> EXERCISE GOAL: Across the entries below, work out how many lines contain "hotel". Respond with the number and no other text.

> RECORDS SUPPLIED:
- - -
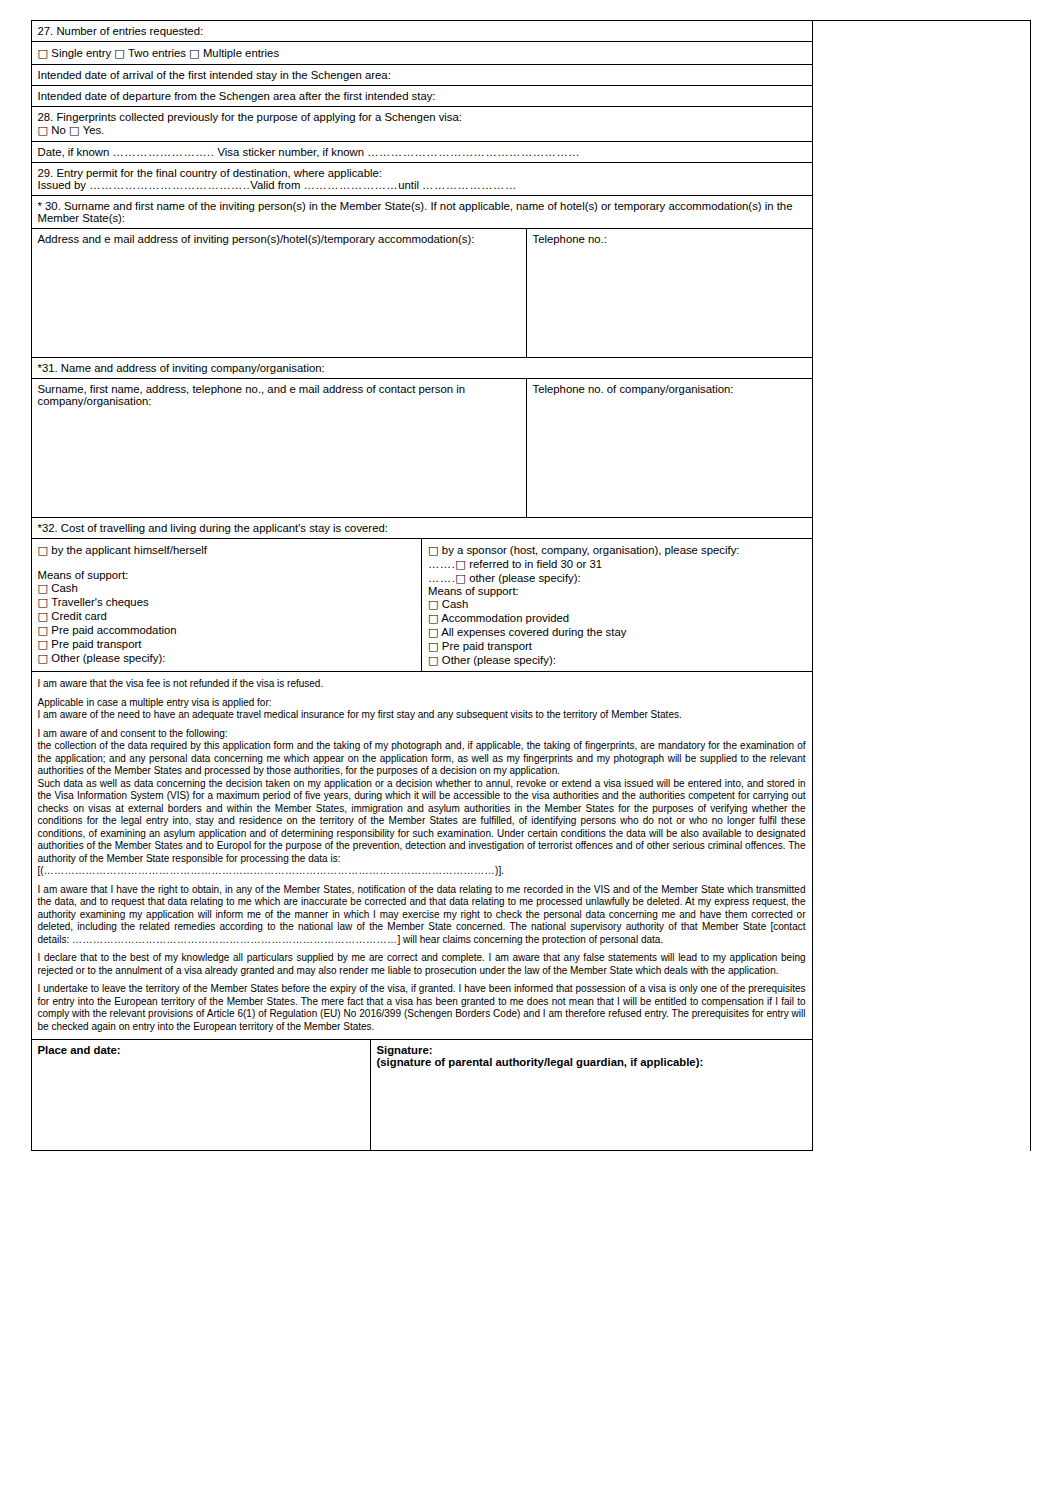27. Number of entries requested:
□ Single entry □ Two entries □ Multiple entries
Intended date of arrival of the first intended stay in the Schengen area:
Intended date of departure from the Schengen area after the first intended stay:
28. Fingerprints collected previously for the purpose of applying for a Schengen visa:
□ No □ Yes.
Date, if known …………………….. Visa sticker number, if known ………………………………………………
29. Entry permit for the final country of destination, where applicable:
Issued by ………………………………….. Valid from ……………………until ……………………
* 30. Surname and first name of the inviting person(s) in the Member State(s). If not applicable, name of hotel(s) or temporary accommodation(s) in the Member State(s):
Address and e mail address of inviting person(s)/hotel(s)/temporary accommodation(s):
Telephone no.:
*31. Name and address of inviting company/organisation:
Surname, first name, address, telephone no., and e mail address of contact person in company/organisation:
Telephone no. of company/organisation:
*32. Cost of travelling and living during the applicant's stay is covered:
□ by the applicant himself/herself
Means of support:
□ Cash
□ Traveller's cheques
□ Credit card
□ Pre paid accommodation
□ Pre paid transport
□ Other (please specify):
□ by a sponsor (host, company, organisation), please specify:
…….□ referred to in field 30 or 31
…….□ other (please specify):
Means of support:
□ Cash
□ Accommodation provided
□ All expenses covered during the stay
□ Pre paid transport
□ Other (please specify):
I am aware that the visa fee is not refunded if the visa is refused.
Applicable in case a multiple entry visa is applied for:
I am aware of the need to have an adequate travel medical insurance for my first stay and any subsequent visits to the territory of Member States.
I am aware of and consent to the following:
the collection of the data required by this application form and the taking of my photograph and, if applicable, the taking of fingerprints, are mandatory for the examination of the application; and any personal data concerning me which appear on the application form, as well as my fingerprints and my photograph will be supplied to the relevant authorities of the Member States and processed by those authorities, for the purposes of a decision on my application.
Such data as well as data concerning the decision taken on my application or a decision whether to annul, revoke or extend a visa issued will be entered into, and stored in the Visa Information System (VIS) for a maximum period of five years, during which it will be accessible to the visa authorities and the authorities competent for carrying out checks on visas at external borders and within the Member States, immigration and asylum authorities in the Member States for the purposes of verifying whether the conditions for the legal entry into, stay and residence on the territory of the Member States are fulfilled, of identifying persons who do not or who no longer fulfil these conditions, of examining an asylum application and of determining responsibility for such examination. Under certain conditions the data will be also available to designated authorities of the Member States and to Europol for the purpose of the prevention, detection and investigation of terrorist offences and of other serious criminal offences. The authority of the Member State responsible for processing the data is:
[(…………………………………………………………………………………………………………………)].
I am aware that I have the right to obtain, in any of the Member States, notification of the data relating to me recorded in the VIS and of the Member State which transmitted the data, and to request that data relating to me which are inaccurate be corrected and that data relating to me processed unlawfully be deleted. At my express request, the authority examining my application will inform me of the manner in which I may exercise my right to check the personal data concerning me and have them corrected or deleted, including the related remedies according to the national law of the Member State concerned. The national supervisory authority of that Member State [contact details: …………………………………………………………………………………] will hear claims concerning the protection of personal data.
I declare that to the best of my knowledge all particulars supplied by me are correct and complete. I am aware that any false statements will lead to my application being rejected or to the annulment of a visa already granted and may also render me liable to prosecution under the law of the Member State which deals with the application.
I undertake to leave the territory of the Member States before the expiry of the visa, if granted. I have been informed that possession of a visa is only one of the prerequisites for entry into the European territory of the Member States. The mere fact that a visa has been granted to me does not mean that I will be entitled to compensation if I fail to comply with the relevant provisions of Article 6(1) of Regulation (EU) No 2016/399 (Schengen Borders Code) and I am therefore refused entry. The prerequisites for entry will be checked again on entry into the European territory of the Member States.
Place and date:
Signature:
(signature of parental authority/legal guardian, if applicable):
- - -
> ANSWER TO THE PROBLEM: 2